Content starts
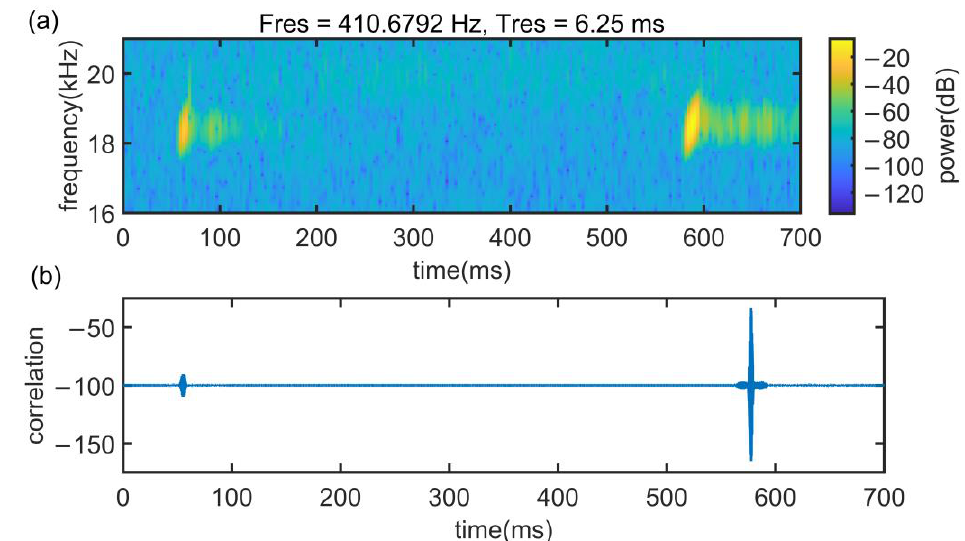
Figure 22. Signal propagation characteristics in case 1. ( a ) Signal spectrogram and ( b ) cross-correlation results.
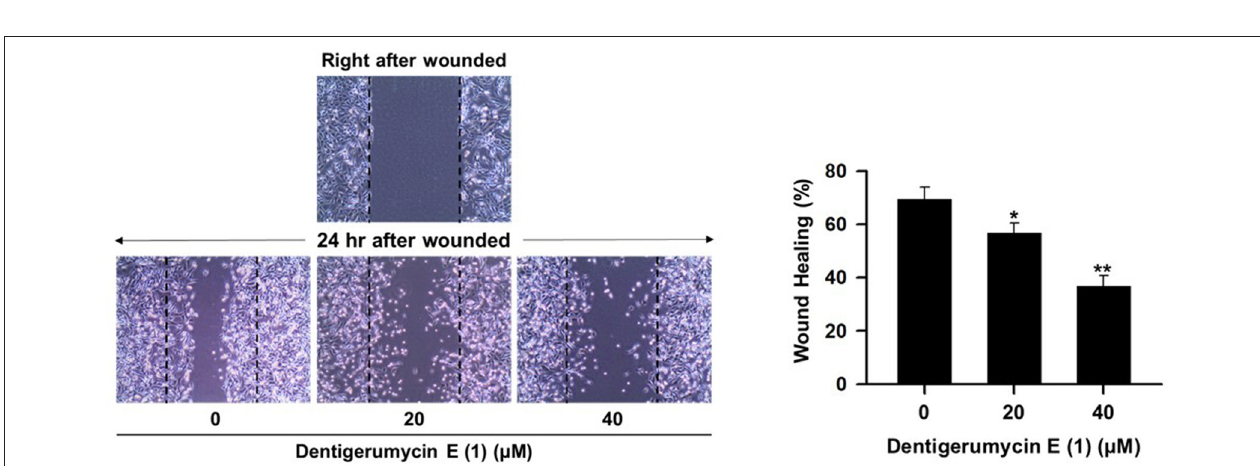
FIGURE 7 | Dentigerumycin E ( 1 ) suppresses cell migration of the metastatic human breast cancer cell line (MDA-MB-231) in the wound healing assay. The data are represented as the means ± SD from three independent experiments: * p < 0.05, ** p < 0.01.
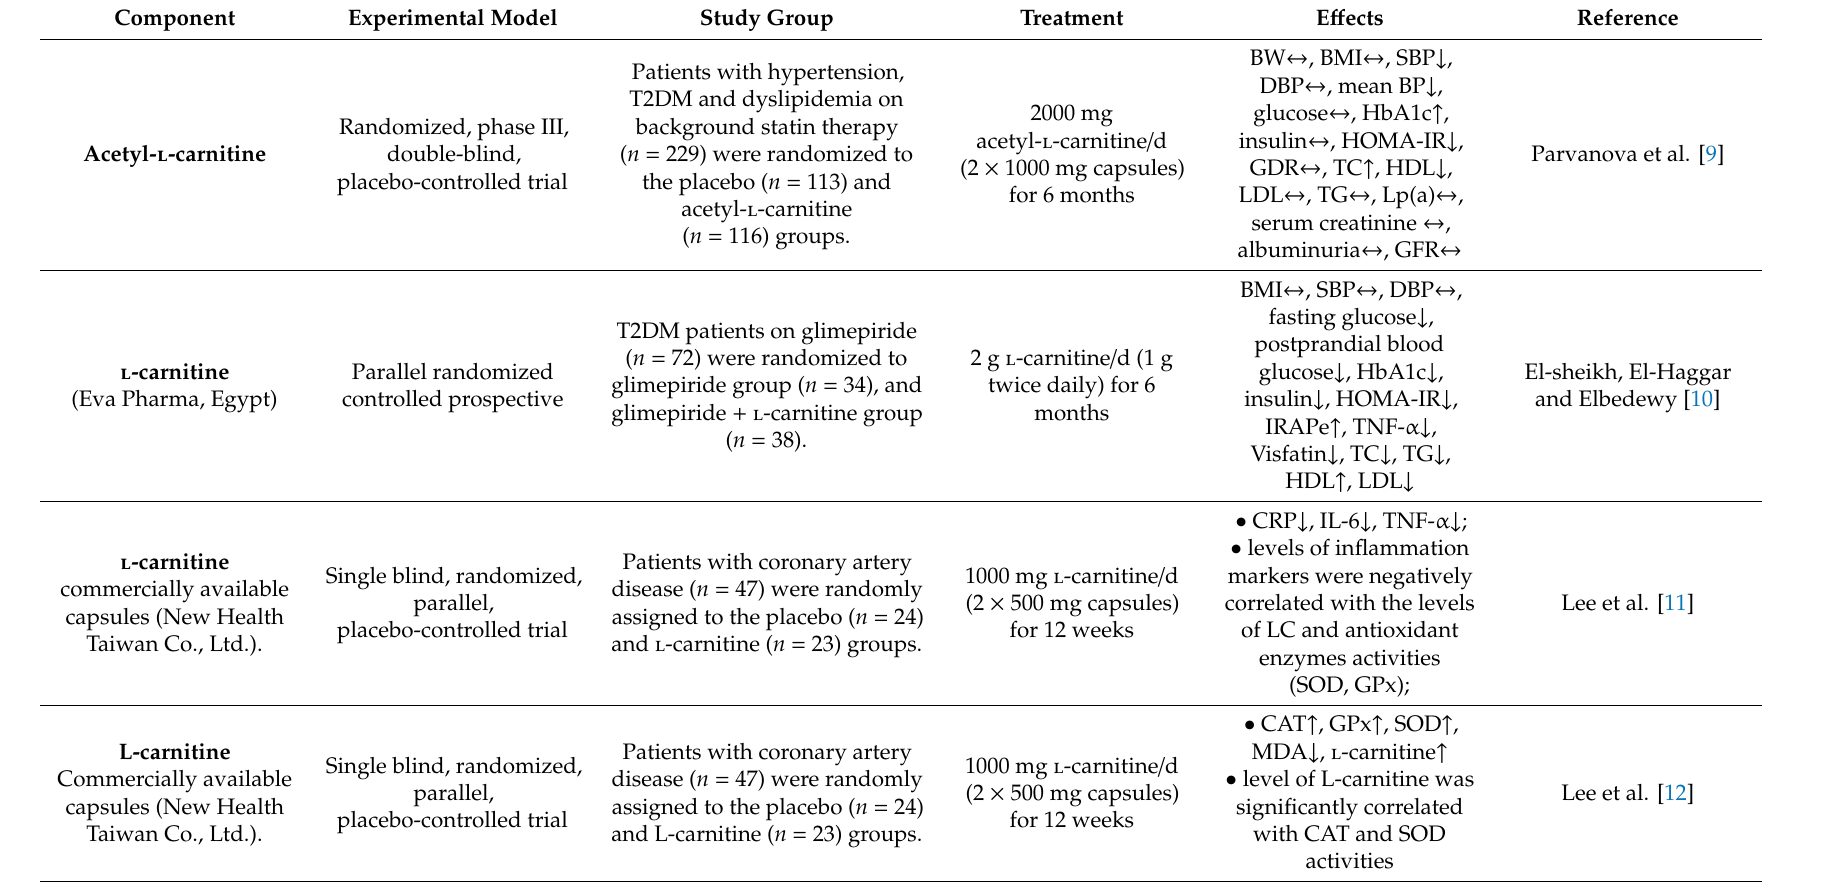
Table 1. E ff ects of meat components intake–in vivo studies performed on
Content ends
What the task requires: Your output should be the lines from the line containing "FIGURE 7 | Dentigerumycin" through the last line of the listing above, restated exactly, with no pictures among them.

Reply to the task:
FIGURE 7 | Dentigerumycin E ( 1 ) suppresses cell migration of the metastatic human breast cancer cell line (MDA-MB-231) in the wound healing assay. The data are represented as the means ± SD from three independent experiments: * p < 0.05, ** p < 0.01.
Table 1. E ff ects of meat components intake–in vivo studies performed on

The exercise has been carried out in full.